Make an exact copy of the data below, leaving out every picture.

### Information shown ###

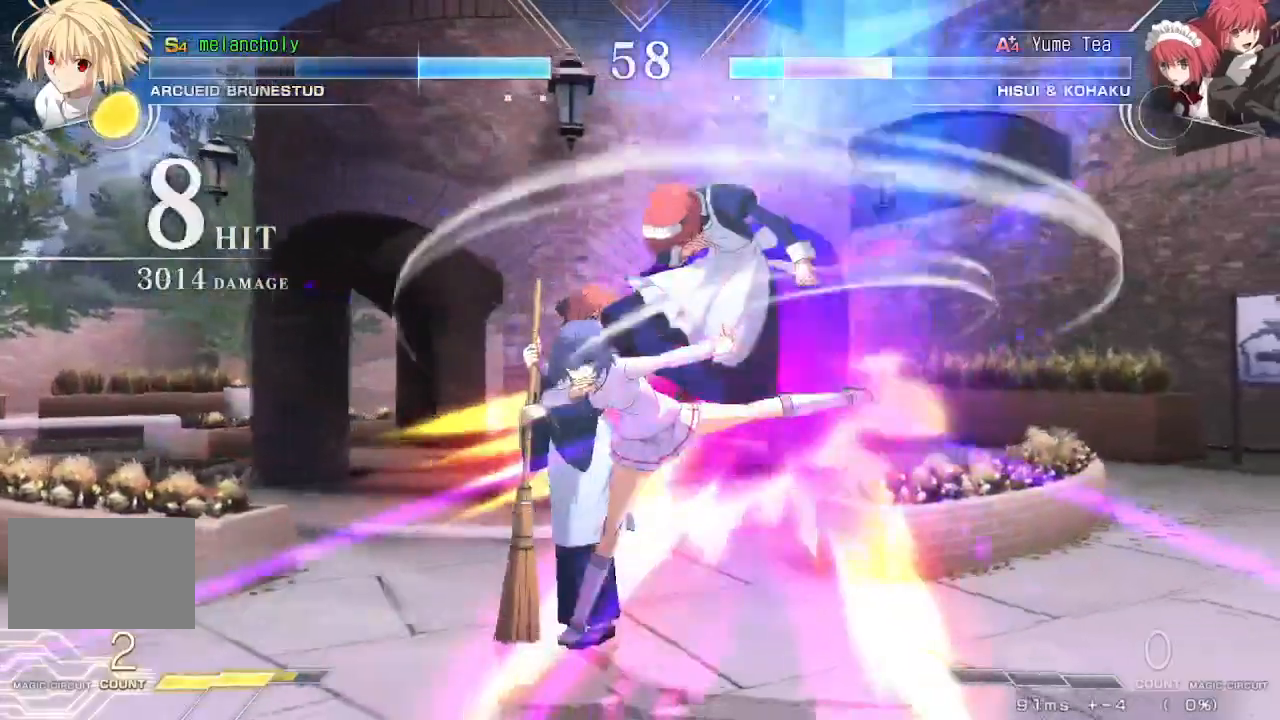
{"buttons": ["TRIANGLE"], "events": [[33, "TRIANGLE", "down"], [67, "DPAD_RIGHT", "up"], [150, "TRIANGLE", "up"], [450, "TRIANGLE", "down"]]}
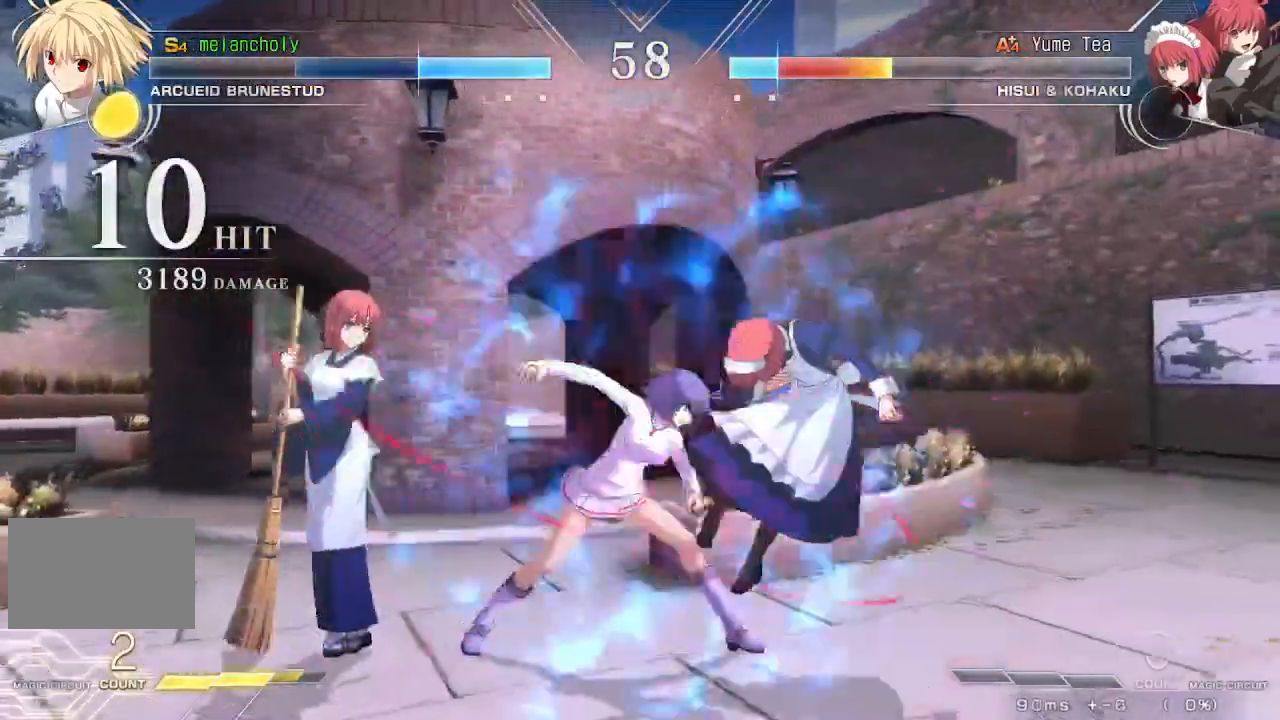
{"buttons": ["TRIANGLE"], "events": [[133, "TRIANGLE", "up"], [417, "TRIANGLE", "down"]]}
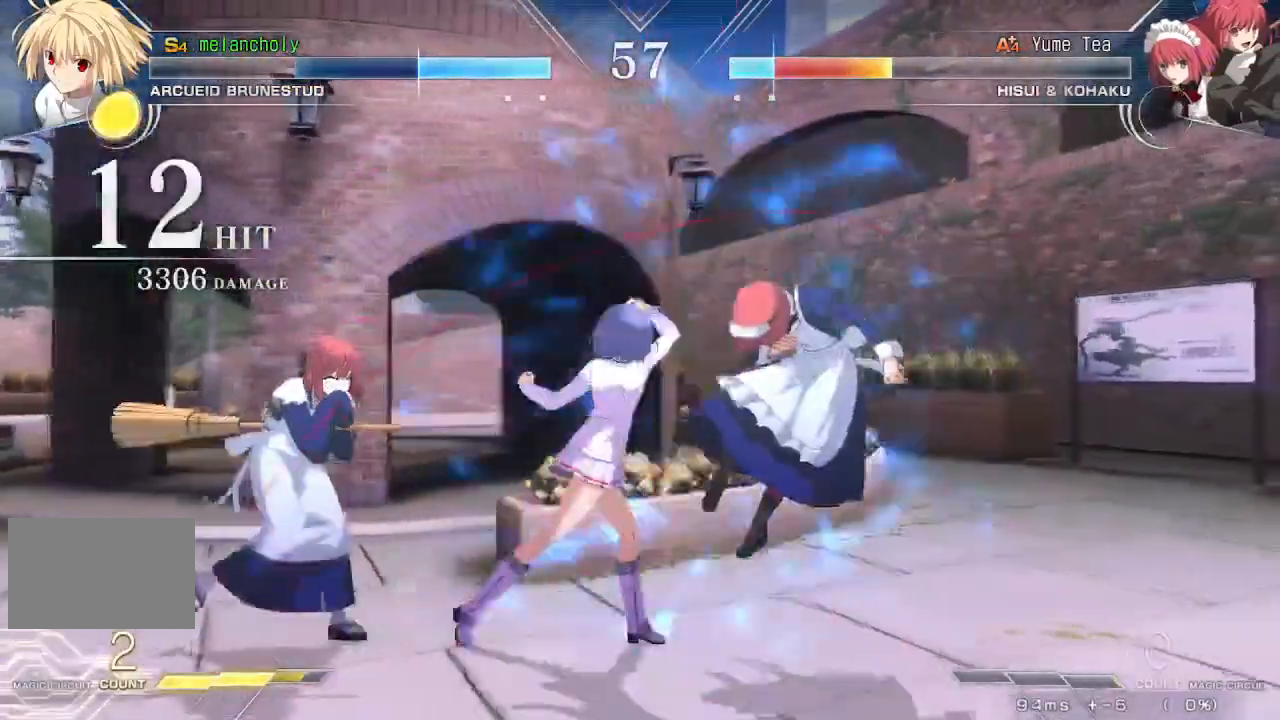
{"buttons": ["R1", "DPAD_RIGHT"], "events": [[50, "DPAD_DOWN", "down"], [50, "TRIANGLE", "up"], [133, "DPAD_RIGHT", "down"], [217, "DPAD_DOWN", "up"], [250, "R1", "down"]]}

###

§ **Solved problem**:
{"buttons": ["TRIANGLE"], "events": [[33, "TRIANGLE", "down"], [67, "DPAD_RIGHT", "up"], [150, "TRIANGLE", "up"], [450, "TRIANGLE", "down"]]}
{"buttons": ["TRIANGLE"], "events": [[133, "TRIANGLE", "up"], [417, "TRIANGLE", "down"]]}
{"buttons": ["R1", "DPAD_RIGHT"], "events": [[50, "DPAD_DOWN", "down"], [50, "TRIANGLE", "up"], [133, "DPAD_RIGHT", "down"], [217, "DPAD_DOWN", "up"], [250, "R1", "down"]]}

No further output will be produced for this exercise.